Right, as if that's going to happen.

*Having printing paper close to hand seems unnecessary in the era of e-submissions.


Sunday, January 4, 2015

Bud's 2014 Annual Review

Soon after the turn of the year, as in other Januaries, I've updated my archive files, cleaned out the messes I've created, and look at the various pieces I've been working on during the past year.  I've been doing this assessment since I started writing again in 1991, partly to see how far I've come and partly to torture myself with the realization that I could have done better. Sometimes this causes me to reassess what I am doing and change my writing objectives.  The past year I've focused on finishing at least one of the novels, finalizing a "make-up" novel/collection (due out in April,) and continuing to work on whatever crosses my ADD-afflicted mind.
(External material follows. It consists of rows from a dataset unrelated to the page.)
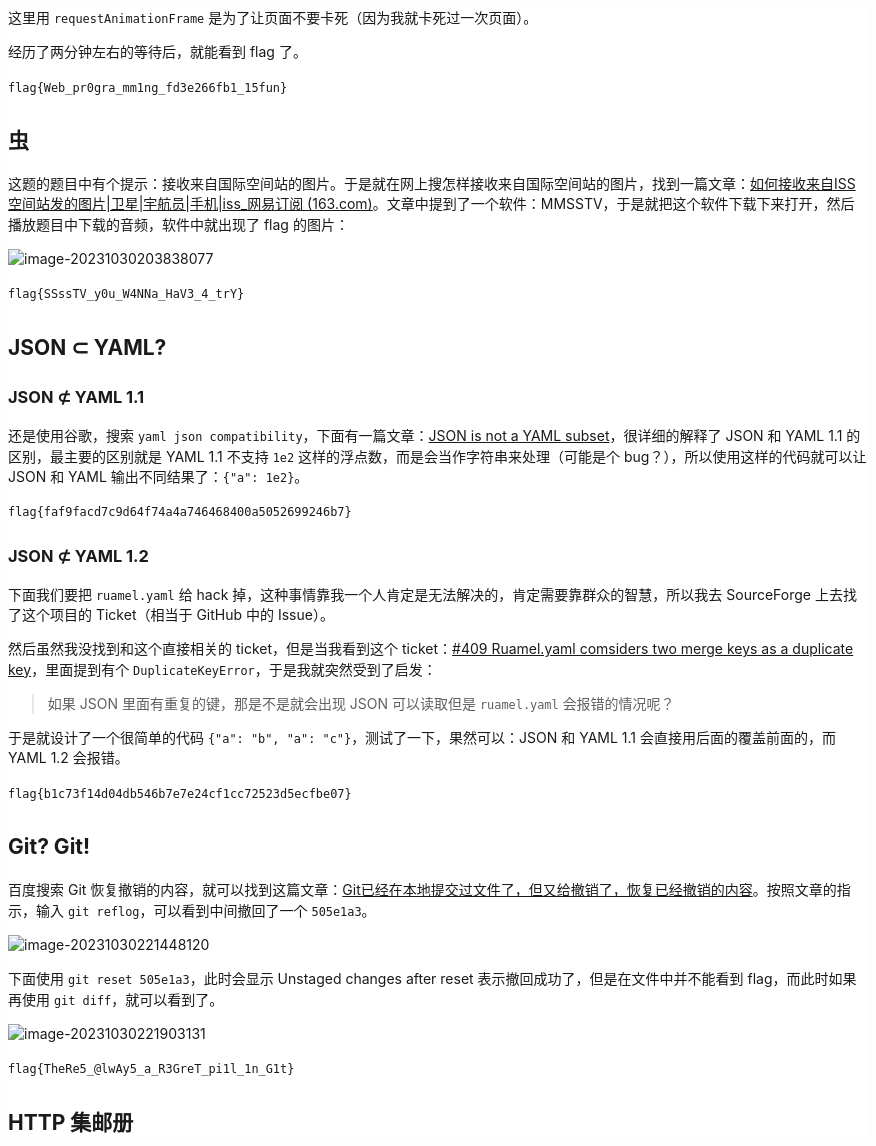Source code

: 这里用 `requestAnimationFrame` 是为了让页面不要卡死（因为我就卡死过一次页面）。

经历了两分钟左右的等待后，就能看到 flag 了。

`flag{Web_pr0gra_mm1ng_fd3e266fb1_15fun}`

## 虫

这题的题目中有个提示：接收来自国际空间站的图片。于是就在网上搜怎样接收来自国际空间站的图片，找到一篇文章：[如何接收来自ISS空间站发的图片|卫星|宇航员|手机|iss_网易订阅 (163.com)](https://www.163.com/dy/article/FJM0JILK0531B2T9.html)。文章中提到了一个软件：MMSSTV，于是就把这个软件下载下来打开，然后播放题目中下载的音频，软件中就出现了 flag 的图片：

![image-20231030203838077](images/image-20231030203838077.png)

`flag{SSssTV_y0u_W4NNa_HaV3_4_trY}`

## JSON ⊂ YAML?

### JSON ⊄ YAML 1.1

还是使用谷歌，搜索 `yaml json compatibility`，下面有一篇文章：[JSON is not a YAML subset](https://john-millikin.com/json-is-not-a-yaml-subset)，很详细的解释了 JSON 和 YAML 1.1 的区别，最主要的区别就是 YAML 1.1 不支持 `1e2` 这样的浮点数，而是会当作字符串来处理（可能是个 bug？），所以使用这样的代码就可以让 JSON 和 YAML 输出不同结果了：`{"a": 1e2}`。

`flag{faf9facd7c9d64f74a4a746468400a5052699246b7}`

### JSON ⊄ YAML 1.2

下面我们要把 `ruamel.yaml` 给 hack 掉，这种事情靠我一个人肯定是无法解决的，肯定需要靠群众的智慧，所以我去 SourceForge 上去找了这个项目的 Ticket（相当于 GitHub 中的 Issue）。

然后虽然我没找到和这个直接相关的 ticket，但是当我看到这个 ticket：[#409 Ruamel.yaml comsiders two merge keys as a duplicate key](https://sourceforge.net/p/ruamel-yaml/tickets/409/)，里面提到有个 `DuplicateKeyError`，于是我就突然受到了启发：

> 如果 JSON 里面有重复的键，那是不是就会出现 JSON 可以读取但是 `ruamel.yaml` 会报错的情况呢？

于是就设计了一个很简单的代码 `{"a": "b", "a": "c"}`，测试了一下，果然可以：JSON 和 YAML 1.1 会直接用后面的覆盖前面的，而 YAML 1.2 会报错。

`flag{b1c73f14d04db546b7e7e24cf1cc72523d5ecfbe07}`

## Git? Git!

百度搜索 Git 恢复撤销的内容，就可以找到这篇文章：[Git已经在本地提交过文件了，但又给撤销了，恢复已经撤销的内容](https://blog.csdn.net/qq_45094682/article/details/130981549)。按照文章的指示，输入 `git reflog`，可以看到中间撤回了一个 `505e1a3`。

![image-20231030221448120](images/image-20231030221448120.png)

下面使用 `git reset 505e1a3`，此时会显示 Unstaged changes after reset 表示撤回成功了，但是在文件中并不能看到 flag，而此时如果再使用 `git diff`，就可以看到了。

![image-20231030221903131](images/image-20231030221903131.png)

`flag{TheRe5_@lwAy5_a_R3GreT_pi1l_1n_G1t}`

## HTTP 集邮册
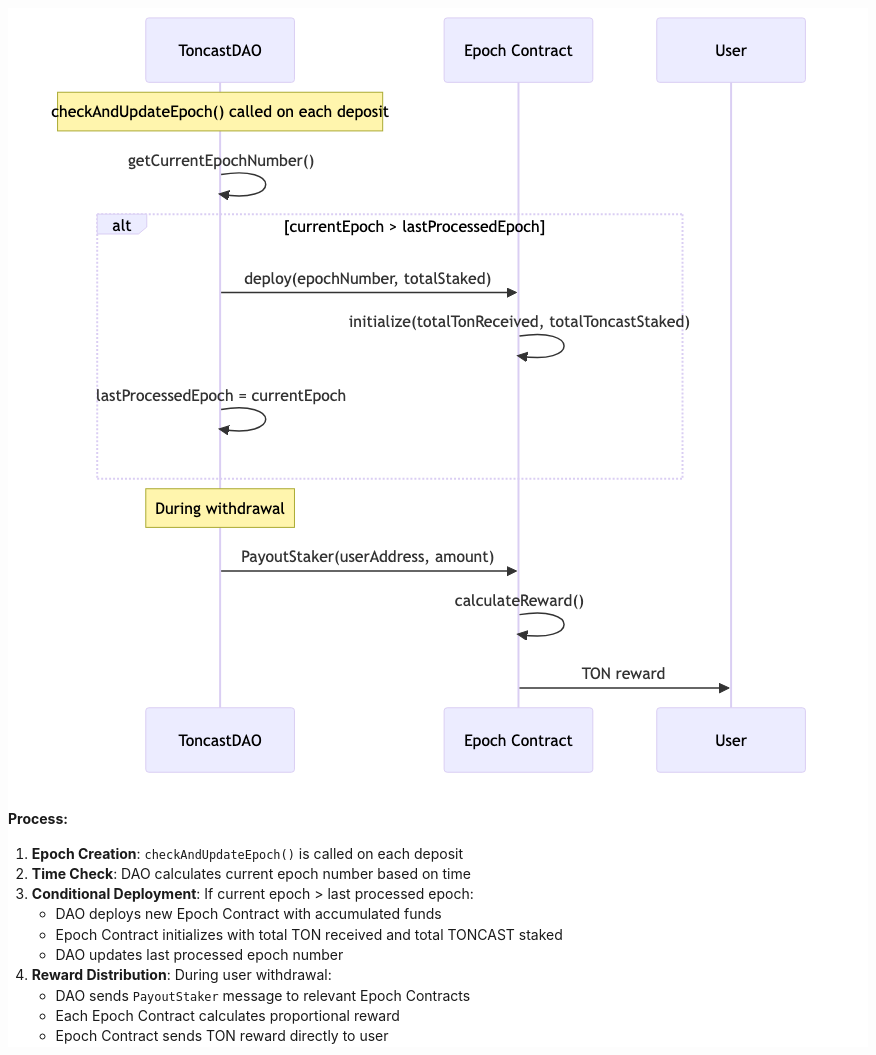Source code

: ![Epoch System](docs/images/epoch-system.png)

**Process:**
1. **Epoch Creation**: `checkAndUpdateEpoch()` is called on each deposit
2. **Time Check**: DAO calculates current epoch number based on time
3. **Conditional Deployment**: If current epoch > last processed epoch:
   - DAO deploys new Epoch Contract with accumulated funds
   - Epoch Contract initializes with total TON received and total TONCAST staked
   - DAO updates last processed epoch number
4. **Reward Distribution**: During user withdrawal:
   - DAO sends `PayoutStaker` message to relevant Epoch Contracts
   - Each Epoch Contract calculates proportional reward
   - Epoch Contract sends TON reward directly to user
The number of pieces I count in a given year is the gross number of files, so novels get the same weight as novellas, novelettes, short stories and articles.  I do not count the number of multiple drafts, edits, and crap I threw away in frustration at my fickle muse.  Some of my friends obsessively count and report their word production (see Jamie Todd Rubin's record for an example.)  He suggests that I really ought to keep track of total words or megabytes instead of a simple count of file, but even for me the resulting number would be too horrifyingly large with ratios of written words to words sold at  millions to one.

2014 in Review
The chart at right shows the arc - the blue representing the cumulative number of files worked on and the red the cumulative number of files sold year by year (I don't count sales of reprints, audio productions, or donated stories.)  The total number of unique sales is 110 and the cumulative number of file is just  under 500. This puts my "lifetime" sales average just under 24%. The green line is the ratio of sales to work each year, which disappointingly declines as the number or works increases.

The lesson I've taken from this compilations is that you have to kiss a lot of frogs, among other things, to succeed.

The chart shows the ups and downs of my working/writing career. Strangely the years I had problems with my day job turned out to be the most productive for writing.  In my peak years I sold almost as many as I wrote, the bad news being that I didn't write very much in those years.  The chart also shows the decline of the novella markets, which was my first love, and which I continue to pursue against all reason.  It was only after I'd relearned how to write short, that my sales increased. Periods spent attempting novels also meant a lower production count, much to my regret.

So, looking back on 2014 I have to say I've not done badly.